**THINGS TO DO**:
a – Using the forum thread on keeping each subject's maximum-pt row in R, answer these:
(i) What is the largest pt value for Subject 2?
(ii) Which function does the slice_* syntax supersede?
(iii) In which dplyr version, and in which month and year, did slice_* arrive?
b – Give every reputation figure that appears in the forum thread on keeping each subject's maximum-pt row in R.
c – Carry on the forum thread on keeping each subject's maximum-pt row in R from the point where it stops.

[START OF PASSAGE TO READ]

Reputation: 1985
In a dataset with multiple observations for each subject. For each subject I want to select the row which have the maximum value of 'pt'. For example, with a following dataset:
ID <- c(1,1,1,2,2,2,2,3,3)
Value <- c(2,3,5,2,5,8,17,3,5)
Event <- c(1,1,2,1,2,1,2,2,2)
group <- data.frame(Subject=ID, pt=Value, Event=Event)
# Subject pt Event
# 1 1 2 1
# 2 1 3 1
# 3 1 5 2 # max 'pt' for Subject 1
# 4 2 2 1
# 5 2 5 2
# 6 2 8 1
# 7 2 17 2 # max 'pt' for Subject 2
# 8 3 3 2
# 9 3 5 2 # max 'pt' for Subject 3
Subject 1, 2, and 3 have the biggest pt value of 5, 17, and 5 respectively.
How could I first find the biggest pt value for each subject, and then, put this observation in another data frame? The resulting data frame should only have the biggest pt values for each subject.
Upvotes: 163
Views: 204123
Reputation: 39717
In base you can use ave
to get max
per group and compare this with pt
and get a logical vector to subset the data.frame
.
group[group$pt == ave(group$pt, group$Subject, FUN=max),]
# Subject pt Event
#3 1 5 2
#7 2 17 2
#9 3 5 2
Or using in addition with
.
group[with(group, pt == ave(pt, Subject, FUN=max)),]
Or compare it already in the function.
group[as.logical(ave(group$pt, group$Subject, FUN=function(x) x==max(x))),]
#group[ave(group$pt, group$Subject, FUN=function(x) x==max(x))==1,] #Variant
Upvotes: 4
Reputation: 6312
Since {dplyr} v1.0.0 (May 2020) there is the new slice_*
syntax which supersedes top_n()
.
See also https://dplyr.tidyverse.org/reference/slice.html.
library(tidyverse)
ID <- c(1,1,1,2,2,2,2,3,3)
Value <- c(2,3,5,2,5,8,17,3,5)
Event <- c(1,1,2,1,2,1,2,2,2)
group <- data.frame(Subject=ID, pt=Value, Event=Event)
group %>%
group_by(Subject) %>%
slice_max(pt)
#> # A tibble: 3 x 3
#> # Groups: Subject [3]
#> Subject pt Event
#> <dbl> <dbl> <dbl>
#> 1 1 5 2
#> 2 2 17 2
#> 3 3 5 2
Created on 2020-08-18 by the reprex package (v0.3.0.9001)
Upvotes: 24
Reputation: 887741
Another option is slice
library(dplyr)
group %>%
group_by(Subject) %>%
slice(which.max(pt))

[END OF PASSAGE TO READ]
[START OF ENTRIES SHOWN]

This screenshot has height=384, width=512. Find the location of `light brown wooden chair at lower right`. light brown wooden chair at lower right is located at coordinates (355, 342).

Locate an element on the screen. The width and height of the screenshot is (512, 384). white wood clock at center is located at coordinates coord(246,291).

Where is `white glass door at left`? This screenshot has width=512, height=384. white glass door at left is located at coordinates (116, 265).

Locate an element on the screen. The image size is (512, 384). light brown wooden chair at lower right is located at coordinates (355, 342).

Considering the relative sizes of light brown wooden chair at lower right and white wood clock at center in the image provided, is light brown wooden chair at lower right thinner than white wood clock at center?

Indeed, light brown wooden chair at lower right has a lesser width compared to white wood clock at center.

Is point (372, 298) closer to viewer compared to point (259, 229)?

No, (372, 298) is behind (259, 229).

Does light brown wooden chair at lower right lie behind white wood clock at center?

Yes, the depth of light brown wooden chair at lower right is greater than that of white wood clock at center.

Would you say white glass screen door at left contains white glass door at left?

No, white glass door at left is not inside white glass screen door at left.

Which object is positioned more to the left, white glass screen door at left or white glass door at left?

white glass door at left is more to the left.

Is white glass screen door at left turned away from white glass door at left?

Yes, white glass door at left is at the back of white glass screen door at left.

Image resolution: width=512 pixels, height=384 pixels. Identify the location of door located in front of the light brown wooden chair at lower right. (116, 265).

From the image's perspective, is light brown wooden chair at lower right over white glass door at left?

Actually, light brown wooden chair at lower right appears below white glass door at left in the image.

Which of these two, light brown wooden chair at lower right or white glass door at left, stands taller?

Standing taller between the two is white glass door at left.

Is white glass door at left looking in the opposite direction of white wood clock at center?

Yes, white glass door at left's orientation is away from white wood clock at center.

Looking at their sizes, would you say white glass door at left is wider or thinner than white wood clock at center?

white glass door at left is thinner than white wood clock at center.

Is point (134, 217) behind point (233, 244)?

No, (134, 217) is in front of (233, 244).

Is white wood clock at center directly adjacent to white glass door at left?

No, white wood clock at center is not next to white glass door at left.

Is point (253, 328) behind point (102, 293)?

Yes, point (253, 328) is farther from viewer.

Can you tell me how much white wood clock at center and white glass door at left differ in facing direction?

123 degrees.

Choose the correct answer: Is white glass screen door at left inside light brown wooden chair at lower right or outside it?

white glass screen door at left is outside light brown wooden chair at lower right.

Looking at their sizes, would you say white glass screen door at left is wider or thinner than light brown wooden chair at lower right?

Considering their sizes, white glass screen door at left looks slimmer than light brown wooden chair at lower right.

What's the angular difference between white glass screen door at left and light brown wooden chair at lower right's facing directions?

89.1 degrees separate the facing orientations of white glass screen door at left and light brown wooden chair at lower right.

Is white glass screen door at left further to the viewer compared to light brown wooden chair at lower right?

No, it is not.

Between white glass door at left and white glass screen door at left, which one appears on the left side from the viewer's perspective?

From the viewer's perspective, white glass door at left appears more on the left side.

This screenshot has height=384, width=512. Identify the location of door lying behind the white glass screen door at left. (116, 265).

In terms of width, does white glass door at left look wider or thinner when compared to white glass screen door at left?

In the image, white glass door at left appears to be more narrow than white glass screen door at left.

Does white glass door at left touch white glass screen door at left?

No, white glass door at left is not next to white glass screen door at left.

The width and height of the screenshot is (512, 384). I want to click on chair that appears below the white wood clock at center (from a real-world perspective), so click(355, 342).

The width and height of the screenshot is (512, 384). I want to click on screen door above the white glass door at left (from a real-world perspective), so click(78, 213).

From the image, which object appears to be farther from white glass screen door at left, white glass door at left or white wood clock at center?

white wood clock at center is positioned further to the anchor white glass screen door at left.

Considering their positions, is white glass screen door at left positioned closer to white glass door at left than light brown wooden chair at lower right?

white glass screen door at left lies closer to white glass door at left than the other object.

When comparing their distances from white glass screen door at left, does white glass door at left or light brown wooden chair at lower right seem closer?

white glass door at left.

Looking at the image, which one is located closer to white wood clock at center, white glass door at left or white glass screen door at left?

[END OF ENTRIES SHOWN]

**ANSWERS TO THE EXERCISE**:
a –
(i) 17
(ii) top_n()
(iii) v1.0.0, May 2020

b – 1985, 39717, 6312, 887741

c –
# Subject pt Event
# <dbl> <dbl> <dbl>
#1 1 5 2
#2 2 17 2
#3 3 5 2
Using dplyr
1.1.0
slice_max(group, pt, by = 'Subject')
Upvotes: 32
Reputation: 52319
With dplyr 1.1.0
, you can use slice_max
with by
to perform inline grouped slicing:
library(dplyr)
group %>%
slice_max(pt, n = 1, by = Subject)
# Subject pt Event
#1 1 5 2
#2 2 17 2
#3 3 5 2
Upvotes: 0
Reputation: 1290
I sometimes fall back on a solution around the order
function, as this then works for any type of column (ie. not just numeric). Basically, order the table by whatever you want to max or min, and then take the first or last of each group.
I also find this to be fairly easily readable for data.table
beginners.
library(data.table)
setDT(group)[order(pt)][, last(.SD), by = Subject]
Note that replacing last
with first
achieves the equivalent of the minimum value.
Upvotes: 0
Reputation: 1301
The most intuitive method is to use group_by
and top_n
function in dplyr
group %>% group_by(Subject) %>% top_n(1, pt)
The result you get is
Source: local data frame [3 x 3]
Groups: Subject [3]
Subject pt Event
(dbl) (dbl) (dbl)
1 1 5 2
2 2 17 2
3 3 5 2
Upvotes: 118
Reputation: 499
Using dplyr 1.0.2 there are now two ways to do this, one is long hand and the other is using the verb across():
# create data
ID <- c(1,1,1,2,2,2,2,3,3)
Value <- c(2,3,5,2,5,8,17,3,5)
Event <- c(1,1,2,1,2,1,2,2,2)
group <- data.frame(Subject=ID, pt=Value, Event=Event)
Long hand the verb is max() but note the na.rm = TRUE which is useful for examples where there are NAs as in the closed question: Merge rows in a dataframe where the rows are disjoint and contain NAs:
group %>%
group_by(Subject) %>%
summarise(pt = max(pt, na.rm = TRUE),
Event = max(Event, na.rm = TRUE))
This is ok if there are only a few columns but if the table has many columns across() is useful. The examples for this verb are often with summarise(across(start_with... but in this example the columns don't start with the same characters. Either they could be changed or the positions listed:
group %>%
group_by(Subject) %>%
summarise(across(1:ncol(group)-1, max, na.rm = TRUE, .names = "{.col}"))
Note for the verb across() 1 refers to the first column after the first actual column so using ncol(group) won't work as that is too many columns (makes it position 4 rather than 3).
Upvotes: 0
Reputation: 9656
by
is a version of tapply
for data frames:
res <- by(group, group$Subject, FUN=function(df) df[which.max(df$pt),])
It returns an object of class by
so we convert it to data frame:
do.call(rbind, b)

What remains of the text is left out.